### [Data entries]
________________
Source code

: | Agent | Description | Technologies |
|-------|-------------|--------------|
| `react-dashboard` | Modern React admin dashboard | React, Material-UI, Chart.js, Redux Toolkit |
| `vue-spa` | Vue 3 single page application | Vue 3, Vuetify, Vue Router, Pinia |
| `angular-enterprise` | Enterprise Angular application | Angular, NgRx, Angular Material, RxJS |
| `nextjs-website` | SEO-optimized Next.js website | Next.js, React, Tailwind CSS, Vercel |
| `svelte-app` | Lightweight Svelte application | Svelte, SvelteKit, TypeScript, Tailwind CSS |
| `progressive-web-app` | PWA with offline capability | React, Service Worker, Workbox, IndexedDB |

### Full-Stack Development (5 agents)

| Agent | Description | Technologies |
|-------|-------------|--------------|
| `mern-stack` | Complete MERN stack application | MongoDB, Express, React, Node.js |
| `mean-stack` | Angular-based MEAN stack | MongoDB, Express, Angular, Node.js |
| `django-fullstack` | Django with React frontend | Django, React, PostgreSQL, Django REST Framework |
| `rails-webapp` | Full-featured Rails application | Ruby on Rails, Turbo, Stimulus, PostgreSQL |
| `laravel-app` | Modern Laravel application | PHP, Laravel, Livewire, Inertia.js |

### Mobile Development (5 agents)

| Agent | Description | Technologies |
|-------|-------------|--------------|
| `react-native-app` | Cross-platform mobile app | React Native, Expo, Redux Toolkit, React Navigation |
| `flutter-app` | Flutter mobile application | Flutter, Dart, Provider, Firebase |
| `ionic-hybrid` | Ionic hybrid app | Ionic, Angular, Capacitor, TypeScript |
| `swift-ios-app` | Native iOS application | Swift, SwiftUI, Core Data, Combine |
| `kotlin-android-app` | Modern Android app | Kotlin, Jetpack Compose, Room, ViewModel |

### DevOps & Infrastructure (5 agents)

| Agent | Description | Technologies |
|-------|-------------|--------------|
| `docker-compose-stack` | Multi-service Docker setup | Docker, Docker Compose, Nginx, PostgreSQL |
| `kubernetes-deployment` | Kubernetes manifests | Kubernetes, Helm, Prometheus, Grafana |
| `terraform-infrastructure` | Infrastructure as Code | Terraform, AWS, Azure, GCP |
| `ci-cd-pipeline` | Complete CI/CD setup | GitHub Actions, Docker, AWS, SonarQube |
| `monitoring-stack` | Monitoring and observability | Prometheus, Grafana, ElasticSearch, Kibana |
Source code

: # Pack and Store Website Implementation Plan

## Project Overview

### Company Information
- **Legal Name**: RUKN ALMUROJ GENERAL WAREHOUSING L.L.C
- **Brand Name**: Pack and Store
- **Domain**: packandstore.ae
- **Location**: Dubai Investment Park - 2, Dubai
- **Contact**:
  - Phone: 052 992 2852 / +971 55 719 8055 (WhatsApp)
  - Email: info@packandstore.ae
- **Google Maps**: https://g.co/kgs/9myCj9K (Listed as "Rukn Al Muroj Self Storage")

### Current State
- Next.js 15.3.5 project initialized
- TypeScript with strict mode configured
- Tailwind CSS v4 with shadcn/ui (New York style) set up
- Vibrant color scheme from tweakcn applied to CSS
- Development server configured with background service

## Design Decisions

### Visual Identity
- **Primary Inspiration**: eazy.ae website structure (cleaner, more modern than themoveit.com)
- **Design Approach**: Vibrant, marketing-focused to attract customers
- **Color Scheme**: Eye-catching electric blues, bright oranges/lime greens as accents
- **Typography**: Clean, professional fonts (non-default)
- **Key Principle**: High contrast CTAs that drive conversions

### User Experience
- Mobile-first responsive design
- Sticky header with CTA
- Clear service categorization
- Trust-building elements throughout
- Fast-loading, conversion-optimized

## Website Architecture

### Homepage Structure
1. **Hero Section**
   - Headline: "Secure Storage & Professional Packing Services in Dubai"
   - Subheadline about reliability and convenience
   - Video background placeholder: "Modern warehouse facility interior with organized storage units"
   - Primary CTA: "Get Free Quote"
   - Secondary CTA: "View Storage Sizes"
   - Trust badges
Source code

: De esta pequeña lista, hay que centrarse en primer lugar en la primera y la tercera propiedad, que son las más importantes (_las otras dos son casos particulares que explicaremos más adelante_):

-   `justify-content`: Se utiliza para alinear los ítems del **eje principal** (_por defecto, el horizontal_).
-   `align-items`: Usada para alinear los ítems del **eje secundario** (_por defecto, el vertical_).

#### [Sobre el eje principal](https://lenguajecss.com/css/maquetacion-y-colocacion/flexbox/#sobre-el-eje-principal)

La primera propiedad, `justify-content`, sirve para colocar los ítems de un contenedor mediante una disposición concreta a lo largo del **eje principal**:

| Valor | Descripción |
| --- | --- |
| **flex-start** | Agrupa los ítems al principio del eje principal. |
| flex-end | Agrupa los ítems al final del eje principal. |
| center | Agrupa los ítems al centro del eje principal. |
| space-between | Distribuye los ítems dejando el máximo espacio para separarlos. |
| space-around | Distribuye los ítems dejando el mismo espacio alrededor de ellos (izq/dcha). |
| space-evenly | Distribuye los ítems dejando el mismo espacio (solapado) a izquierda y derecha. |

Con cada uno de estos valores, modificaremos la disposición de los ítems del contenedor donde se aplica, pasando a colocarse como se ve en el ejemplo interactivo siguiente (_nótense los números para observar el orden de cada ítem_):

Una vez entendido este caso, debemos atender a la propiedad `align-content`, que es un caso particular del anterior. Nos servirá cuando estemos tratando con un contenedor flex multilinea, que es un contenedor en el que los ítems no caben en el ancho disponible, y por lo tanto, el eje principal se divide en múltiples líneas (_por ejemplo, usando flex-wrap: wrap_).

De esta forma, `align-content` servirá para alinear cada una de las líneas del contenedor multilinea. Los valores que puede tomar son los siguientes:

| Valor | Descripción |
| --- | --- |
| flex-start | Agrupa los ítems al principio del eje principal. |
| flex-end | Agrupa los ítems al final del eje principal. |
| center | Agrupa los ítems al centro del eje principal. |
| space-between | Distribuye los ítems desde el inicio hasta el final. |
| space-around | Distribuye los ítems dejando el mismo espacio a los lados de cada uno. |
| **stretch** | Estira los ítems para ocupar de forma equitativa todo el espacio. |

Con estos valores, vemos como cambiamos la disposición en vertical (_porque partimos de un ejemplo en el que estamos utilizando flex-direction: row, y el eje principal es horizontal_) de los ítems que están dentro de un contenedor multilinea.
________________
### [Your goal]
Identify every line in the records above that contains the word "optimized", and copy each one in full. Case counts.

### [Exercise output]
| `nextjs-website` | SEO-optimized Next.js website | Next.js, React, Tailwind CSS, Vercel |
- Fast-loading, conversion-optimized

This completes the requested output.